As the L.A. Times notes, Clinton’s appearance was a record setter not just for Between Two Ferns, but for Funny or Die as a whole. The clip racked up the highest first-day viewership in the site’s history: only four days after the video hit YouTube, it’s currently at over 9 million views. (Since it aired two years ago, Barack Obama’s appearance on the intentionally tense talk show has reached almost 18 million views.) If Obama paved the way for politicians to goof around on the Internet for a worthy cause, it seems Clinton is more than game to follow in his footsteps.

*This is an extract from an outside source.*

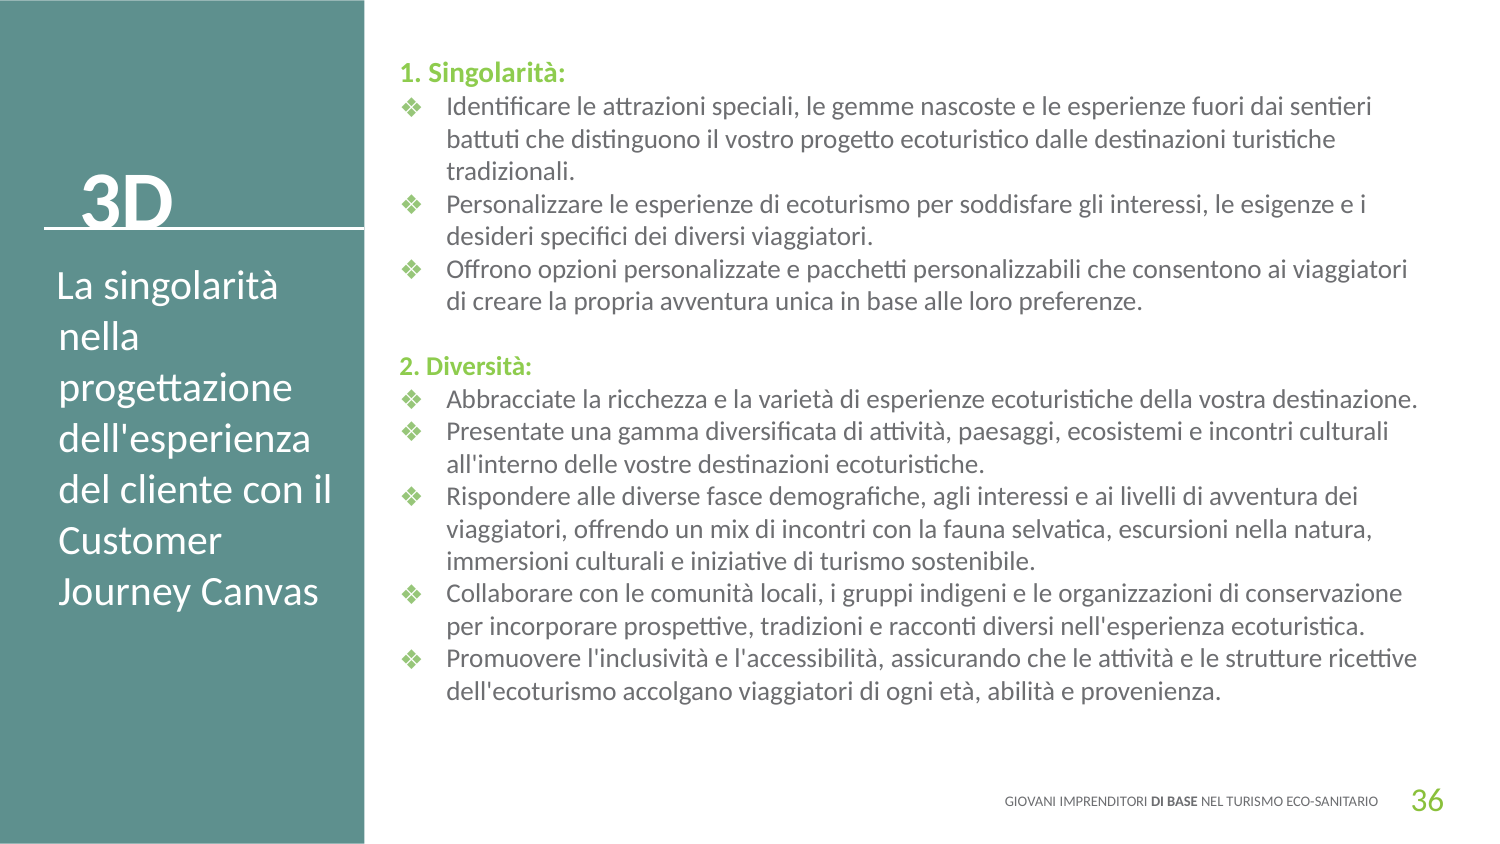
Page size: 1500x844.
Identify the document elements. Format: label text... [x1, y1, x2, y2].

Clinton has long been made fun of for her perceived stiffness, and a large part of the narrative surrounding her campaign—especially when it comes to those coveted millennial voters—has been the question of “coolness.” Twice now, Clinton has found herself up against male candidates lauded for their authenticity—first Obama, and then Bernie Sanders. Both times, she’s been rendered in contrast to those opponents, and criticized for her relative coldness. These critiques often ignore the truth of Clinton’s history as a political figure—that she was once a fearlessly outspoken wonk who allowed constituents to see her authentic self. And people liked her for it—until they didn’t.

Now, here we are: Clinton has attempted multiple popular dances, appeared on shows including Broad City and S.N.L., and traded jokes with late-night hosts including Seth Meyers, Jimmy Fallon, Stephen Colbert, and Jimmy Kimmel. Galifianakis might not be the sole arbiter of “cool,” but he’s as good a judge as anyone—do you get to regularly insult celebrities on your own Web series? Besides, Clinton has also gotten nods from other Cool Kids: Ilana Glazer digitally fist-bumped Clinton after her appearance on Broad City, while Kate McKinnon called her a “dreamboat” on The Tonight Show. Still, Galifianakis’s endorsement, using the word “cool” specifically, has got to be at least a little gratifying for a candidate who’s had to try way too hard to prove something about herself that’s rarely asked of any male politician.

It’s worth wondering whether it should really matter in the first place whether a candidate—male or female—is cool, but evidently it matters enough to Clinton’s campaign that she’s made months’ worth of overtures to earn the moniker. Ever since Bill Clinton played the sax on Arsenio, “coolness” has been an aspirational horizon for politicians in their casual TV appearances. Which candidate voters would rather get a beer with has actually become a meaningful metric. In that context, Galifianakis’s appraisal—and the success of Clinton’s appearance as a whole—is a meaningful chapter in her story.

And, for those wondering whether we can expect a follow-up Between Two Ferns installment with Donald Trump, Galifianakis was pretty clear:

“No. That doesn’t interest me. Doing it the other way doesn’t interest me. He’s the kind of guy who likes attention—bad attention or good attention. So you’re dealing with a psychosis there that’s a little weird. I wouldn’t have somebody on that’s so mentally challenged. I feel like I’d be taking advantage of him. And you can print that.”